一生に一度の大切な人に出会うことができたのに、それはとてつもなく切ないことだった。出会わなければよかったかもしれないほどに。
ブロークバック・マウンテン (字幕版)

2005年 アン・リー監督。アカデミー監督賞などを受賞しましたが、作品賞は逃しました。男性同士の恋愛を扱った作品だから、とアン・リー監督は保守的なアカデミーを批判したそうですが、作品賞の「クラッシュ」も素晴らしいですので、それだけが理由とは思えません。

あらすじ

1963年アメリカ中西部のブロークバック・マウンテンで羊の放牧を行う季節労働者として、イニスとジャックは出会った。

最初はぎくしゃくしていたが、ひと夏を過ごすうちに2人にはかけがえの無い友情が芽生えた。

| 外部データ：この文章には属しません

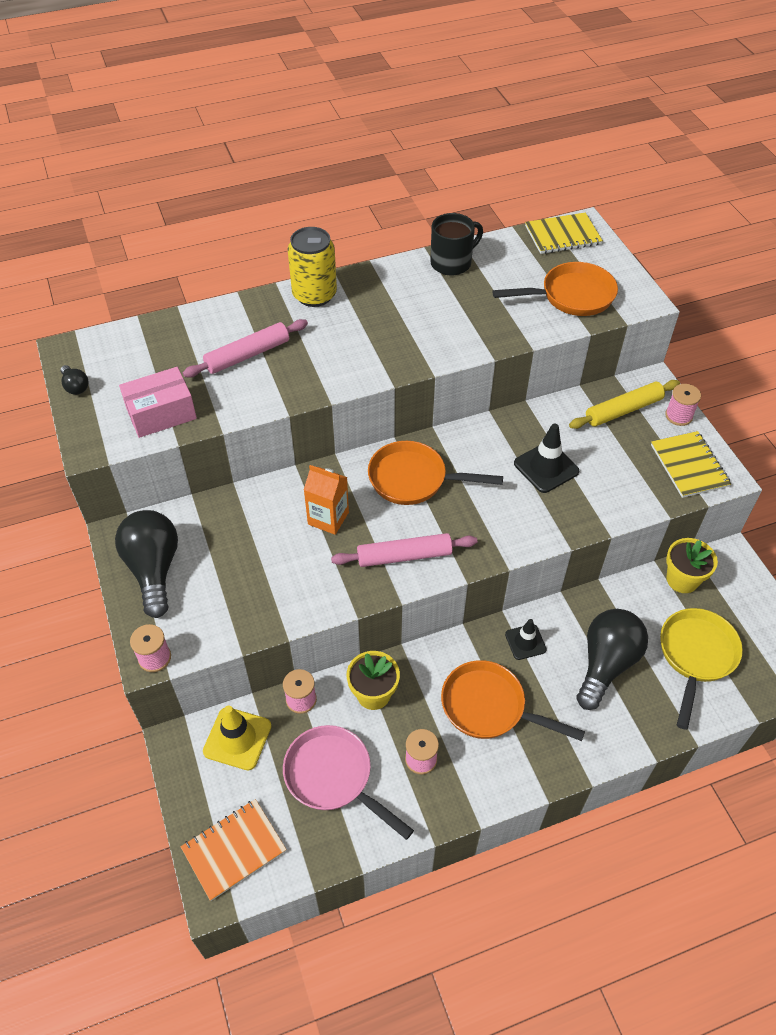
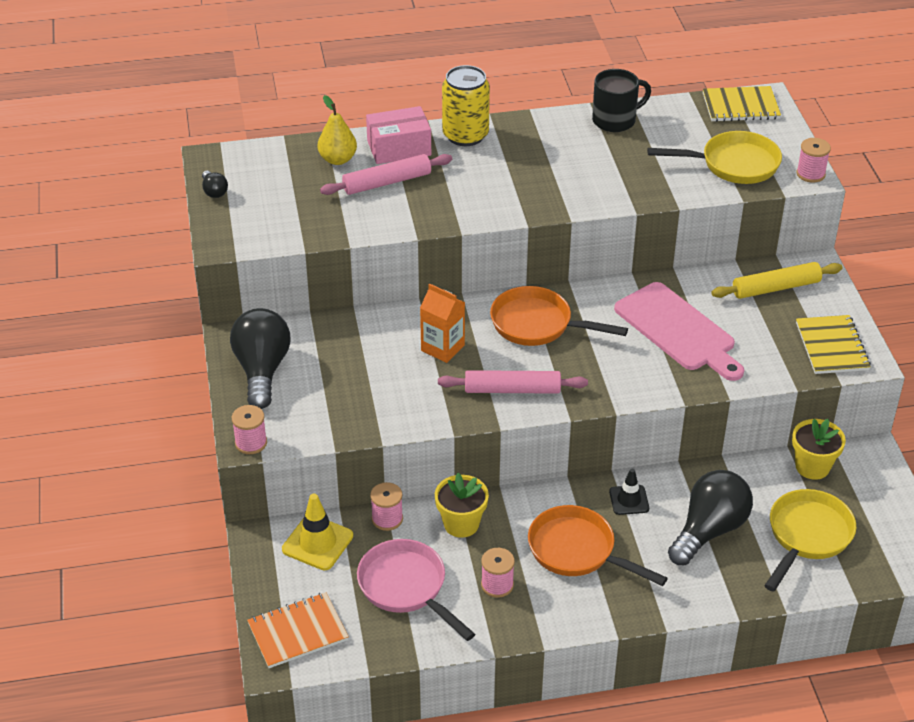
camera: 10 degrees right, 10 degrees down
(161, 413) = (293, 224): pink box -> pink box (399, 148)
(195, 335) = (338, 159): none -> yellow pear
(546, 467) = (678, 330): black traffic cone -> pink cutting board
(571, 296) = (733, 164): orange pan -> yellow pan
(678, 416) = (834, 300): pink spool -> pink spool (810, 174)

そしてあるとき2人は一線を越えてしまう。

だがこの時代には同性愛者は社会的に認められた存在ではなく、放牧の仕事が終わると、それぞれの町へ帰って行った。別れ際に次の約束をしないまま、そして心のすれ違いから殴り合ってしまいその傷を残したまま・・。

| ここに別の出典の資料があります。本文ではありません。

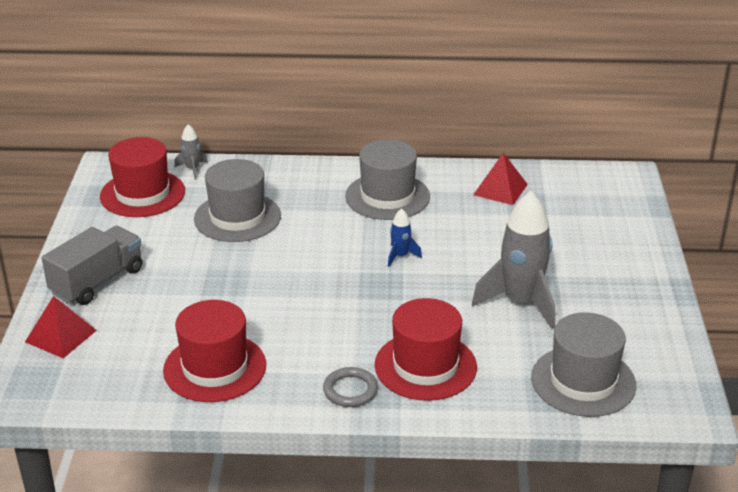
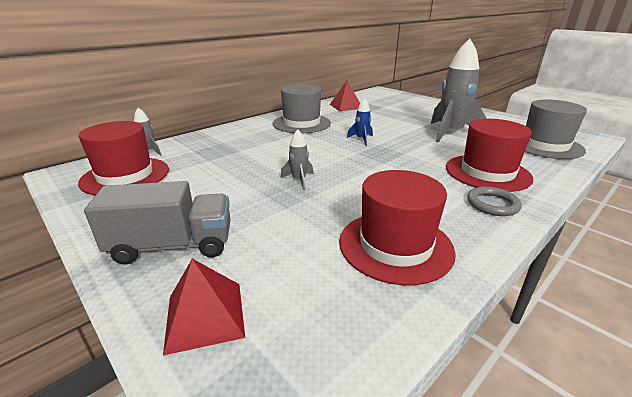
camera: 45 degrees left, 5 degrees down
(97, 282) = (173, 245): grey truck -> grey truck turned 90 degrees clockwise
(237, 217) = (229, 160): grey hat -> none
(253, 273) = (299, 180): none -> grey rocket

それぞれは結婚し、子供もできた。あるときジャックからイニスに手紙が届く。2人の心は少しも離れていなかった。かけがいのない大切な存在だったのだ・・。

感想

イニスを演じたヒース・レジャーの演技は絶賛されました。20歳から40歳までの20年間を、少しのメイクと話し方で演じ分けた。内気だけれど心に深くしまわれた想いを実にうまく表現しています。

そしてジャックを演じたジェイク・ギレンホール。青年のジェイクは美しく、確かに愛してしまいそうだ・・と思わせる。深い瞳の演技も素晴らしいものでした。

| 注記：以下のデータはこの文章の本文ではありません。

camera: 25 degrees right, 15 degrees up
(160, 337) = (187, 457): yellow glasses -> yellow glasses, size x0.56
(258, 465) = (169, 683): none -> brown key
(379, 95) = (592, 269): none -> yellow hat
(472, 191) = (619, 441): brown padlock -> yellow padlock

同性愛、という一言では括れない、人間として彼らは深く愛し合っていました。しかし、ブロークバック・マウンテンの自然の中で過ごす、年に2~3度の時間のなかでしか許されないことでした。

イニスは特に厳しい父親に育てられ、生まれ育った町を出たことが無いため、どこか遠いところに行く、ということもできなかった。しかし心にはずっと迷いがあり、家族を大切にしていても、どこか違うところを見ていました。

そんなイニスをそのものだったヒース・レジャー。この映画のあと、「ダークナイト」でジョーカーを演じ、アカデミー助演男優賞を受賞しました。

このあとどんな素晴らしい大俳優になっていくかと思われていたのに、睡眠薬とほかの薬を併用したことによる中毒で、28歳の若さで亡くなりました。「ダークナイト」の公開はそのあとです。

ヒース・レジャーがこの役を演じてくれたこと、私がこの映画に出会えたことを感謝します。人生にはいくつか、そういう出会いがありますが、映画との出会いも、人生を変えることがあります。